Es tal la fiebre que está provocando ‘Mad men’, que los profesores universitarios analizan por qué influye tanto
La cuarta temporada finalizó con el protagonista pidiendo en matrimonio a su secretaria y se produjo una alarma general. ¿Cómo, Don Draper abocado a la fidelidad, Don Draper volviendo a casa pronto para cenar con su mujer? Los problemas de producción de la serie han retrasado dos años la quinta temporada. Dos años en los que hemos estado en un sinvivir. Y aquí está de nuevo. No diré nada. Mi boca está sellada por miedo a que me la rompan. Solo adelanto que comencé a verla con mucha prevención, y tras cinco capítulos comienzo a advertir con alegría que Don es incapaz de serenar su corazón. Y así sucede con el resto de los personajes: cuando parece que despuntan, alguien les da una patada mandándoles al fondo del pozo; cuando se mudan a los suburbios para disfrutar de la feliz vida de urbanización de los sesenta (ya lo contaron John Cheever o Richard Yates), consuelan su infelicidad con aventuras desaconsejables o con el alcohol. La vida misma de aquella década ilustrada con una banda sonora que contiene el mejor pop que se haya compuesto nunca. Por cierto (tampoco destapo nada si lo cuento), por vez primera los ex-Beatles han permitido que una canción suya aparezca en un capítulo de una serie televisiva. ¿Por qué han elegido precisamente Mad men? Porque tienen criterio y buen gusto, porque hasta el momento nadie había retratado con tanto tino la esencia de una época y porque la incursión de la música pop en la publicidad también supuso una revolución estética.

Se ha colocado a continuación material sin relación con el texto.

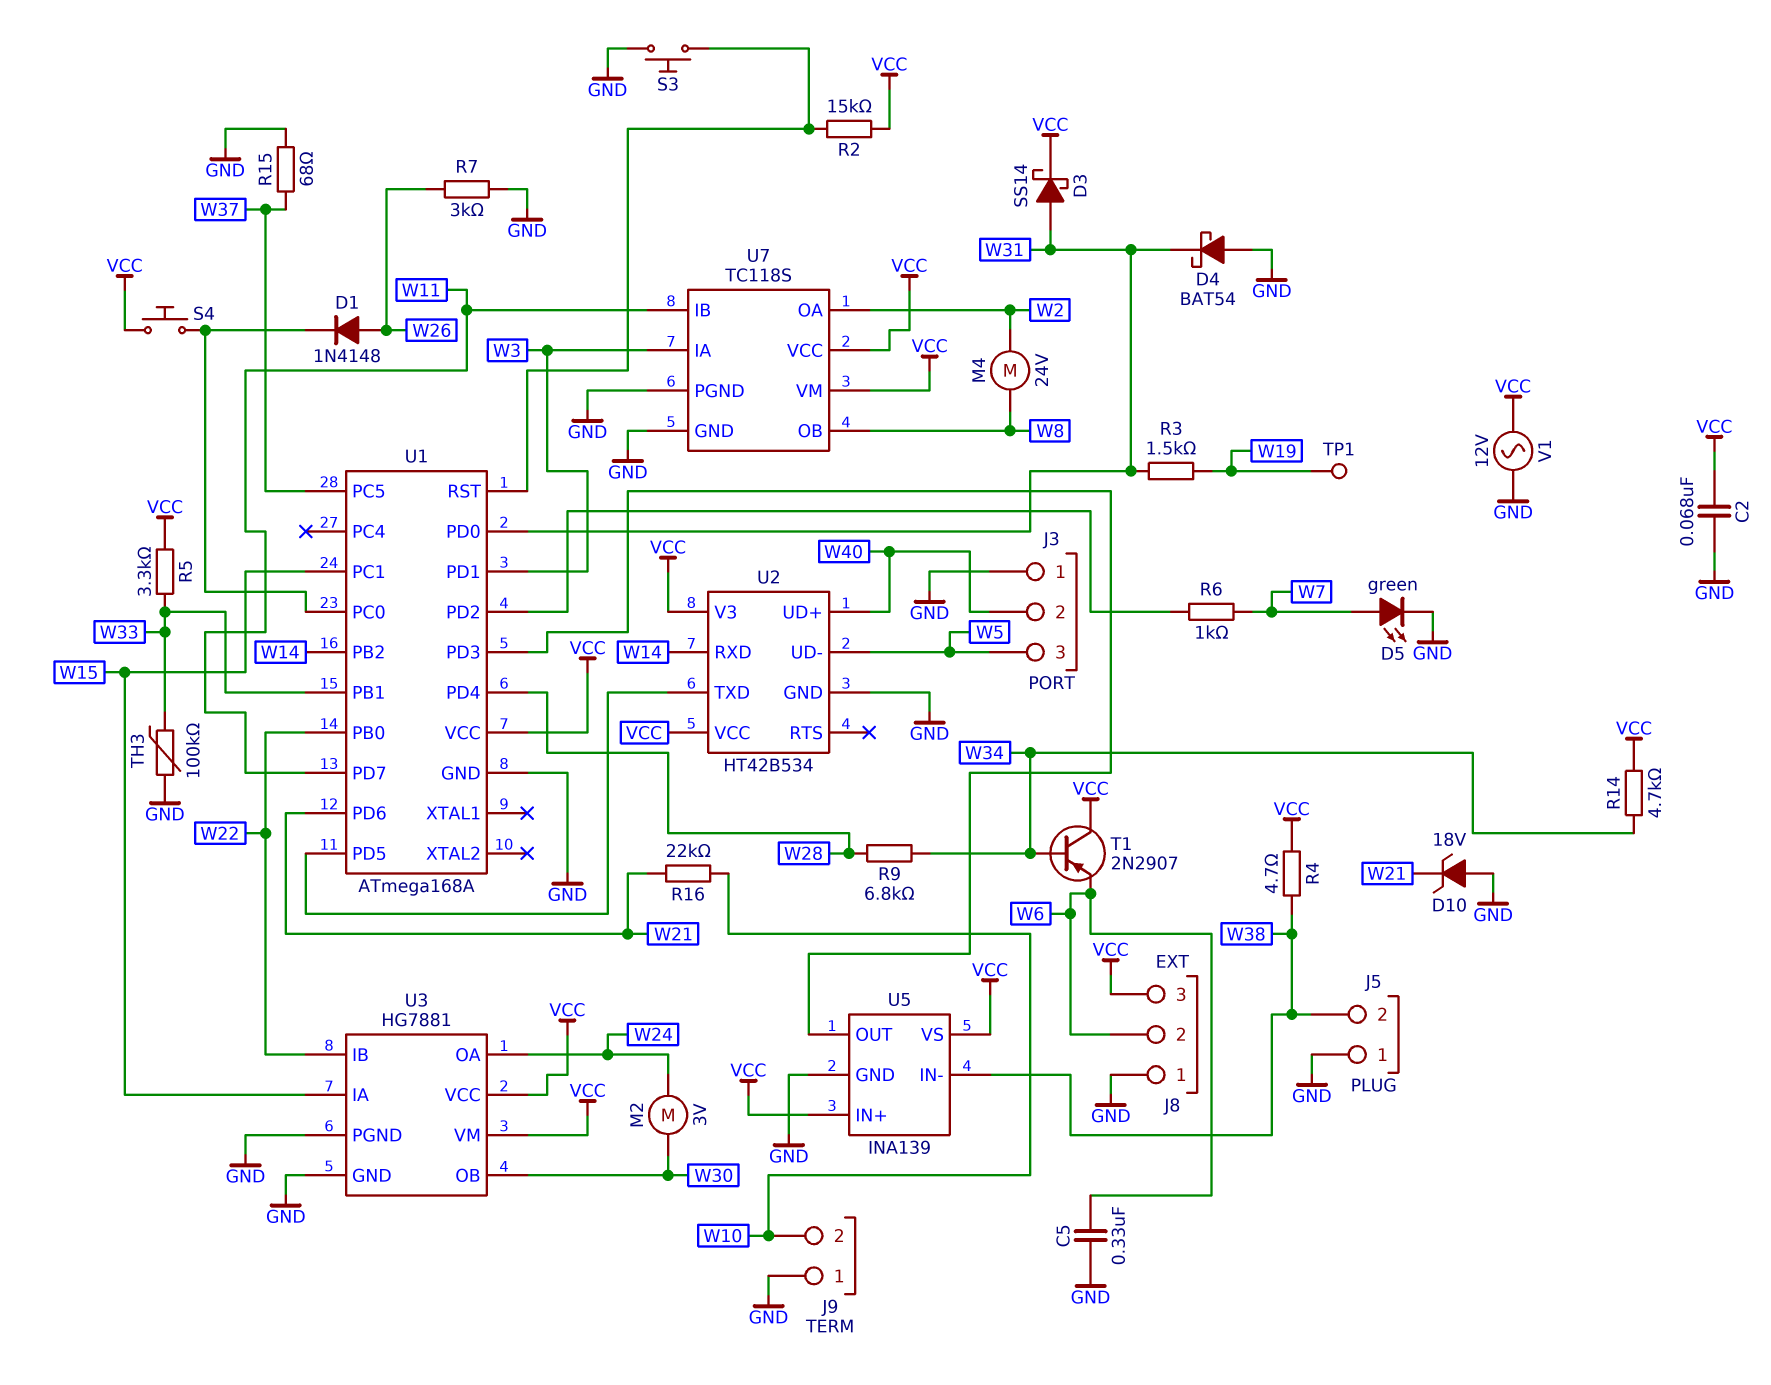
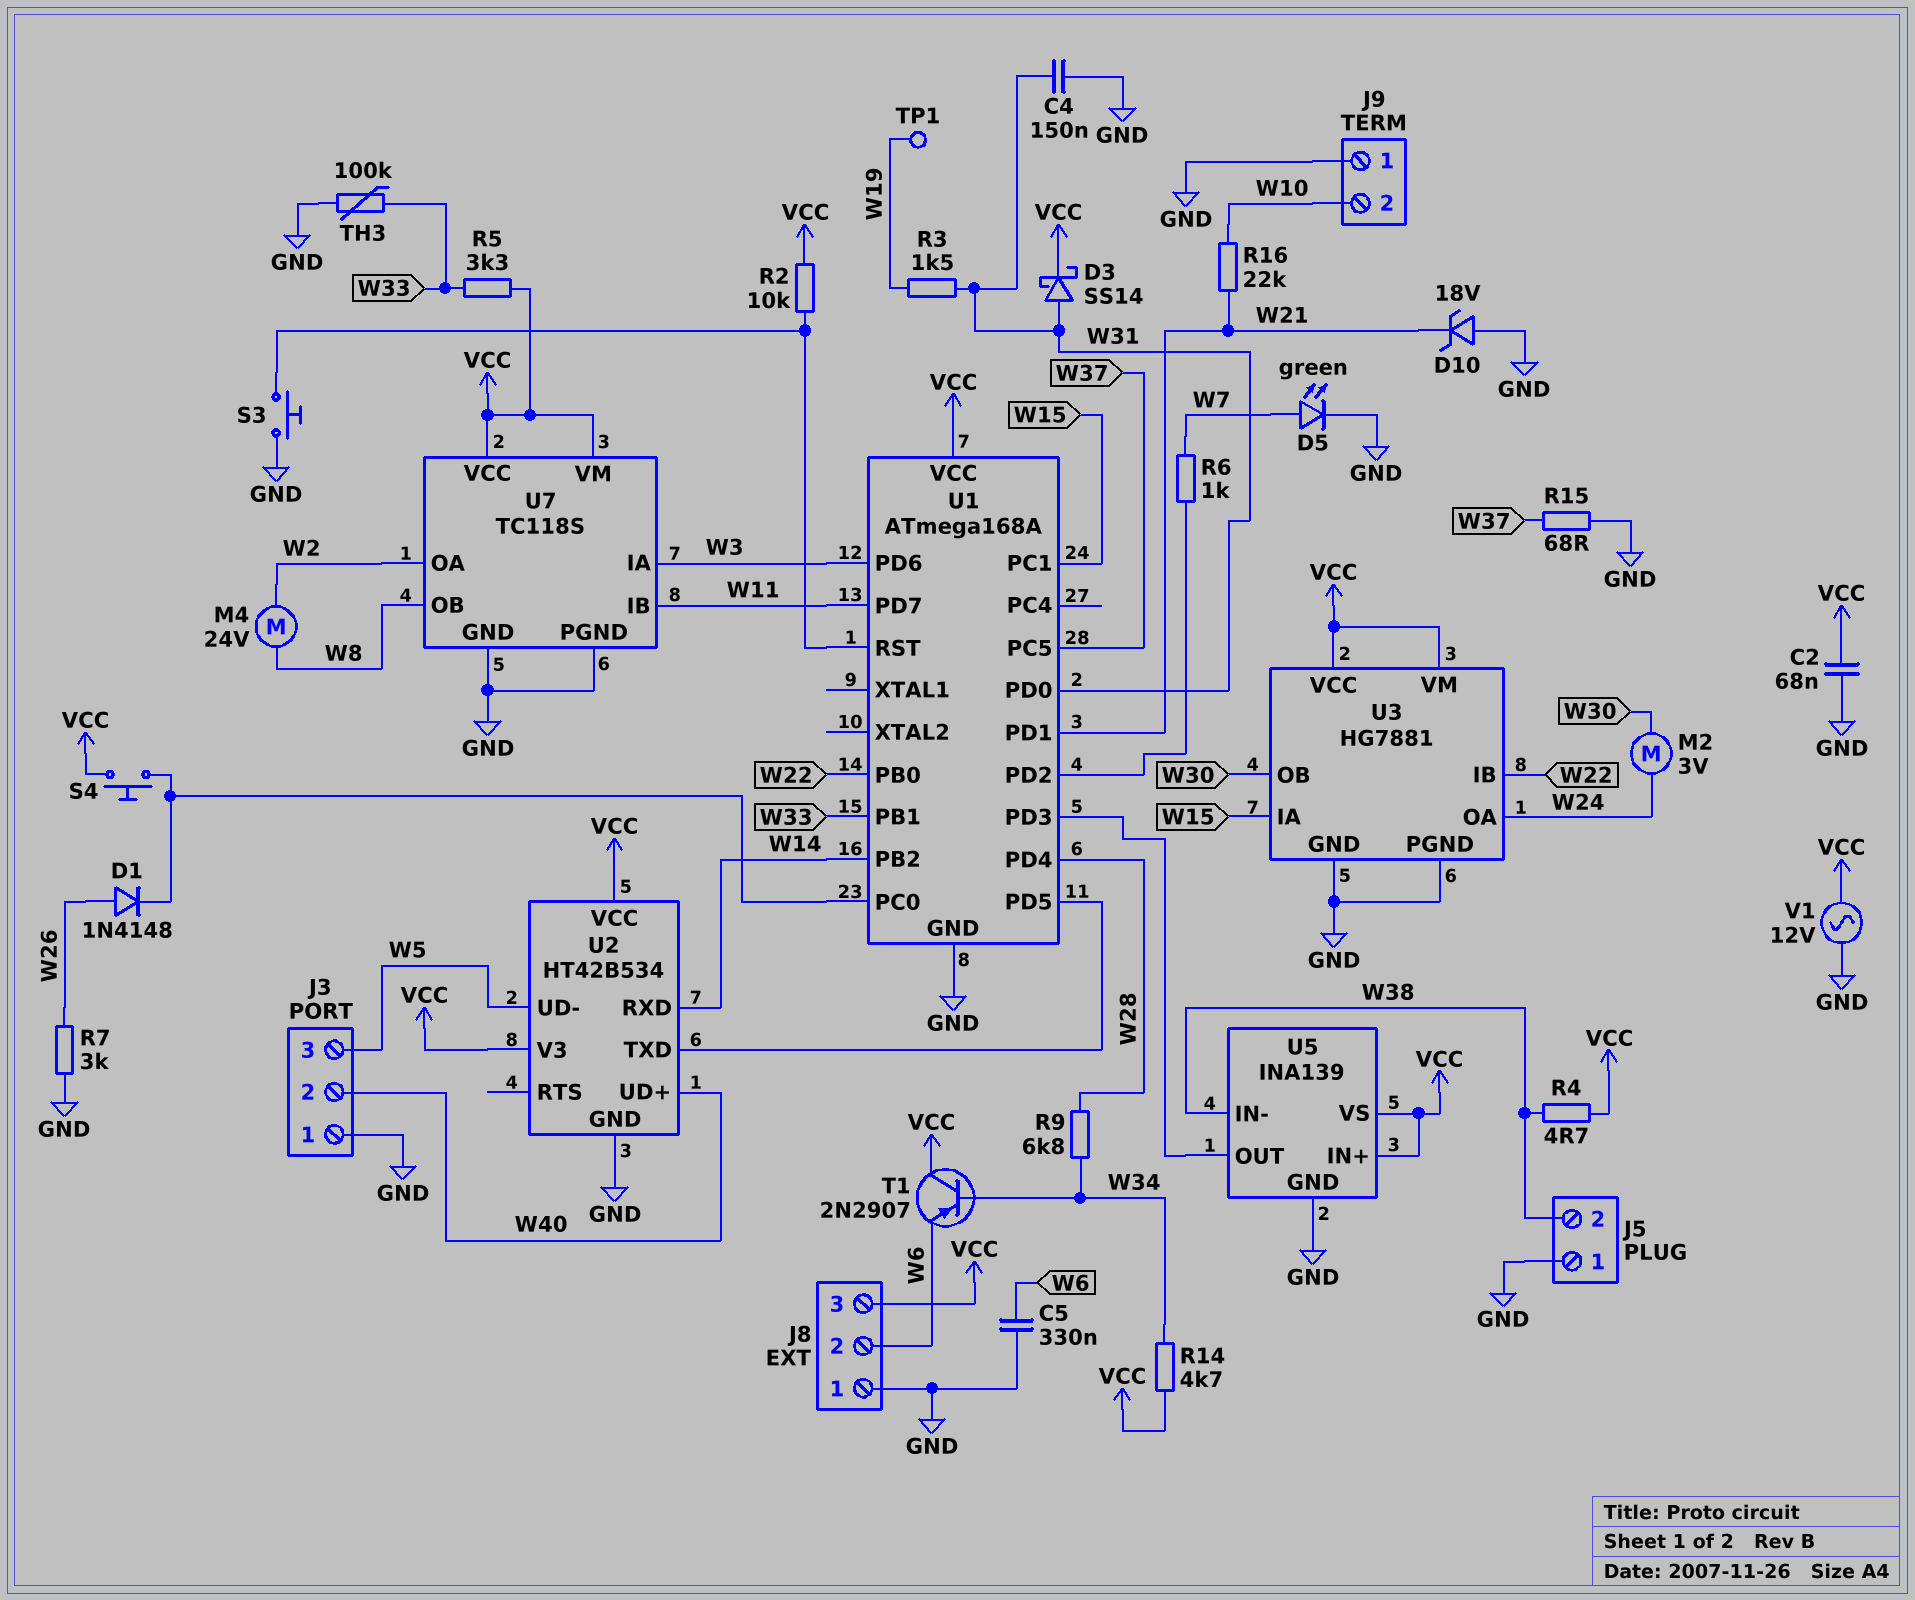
C4: none -> 150nF (GND, W31)
D4: schottky BAT54 (A GND, K W31) -> none
R2: 15k (U1/RST, VCC) -> 10k (U1/RST, VCC)
U1 pin PD1: W3 -> W21
U1 pin PD6: W21 -> W3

Ay, pasamos la vida denunciando la tendencia de los hombres a considerarnos menores de edad (aunque hayamos llegado al medio siglo) y en ocasiones son nuestras hipotéticas defensoras las que nos colocan en tan humillante posición. He aquí una espectadora que detesta ser engañada en la vida real, pero que gruñe si ese hombre, Don, se refugia en brazos de una sola mujer. He aquí una espectadora que ama las tetas de Cristina Hendrix, lo cual no significa que defienda una sociedad en la que las mujeres tengan que abrirse el escote para conseguir un ascenso. He aquí una espectadora que abandona sus principios cuando Don aparece en pantalla. La imaginación es contradictoria y subversiva. Y algo tiene Don que los actores jóvenes habían perdido y que las espectadoras hemos recuperado.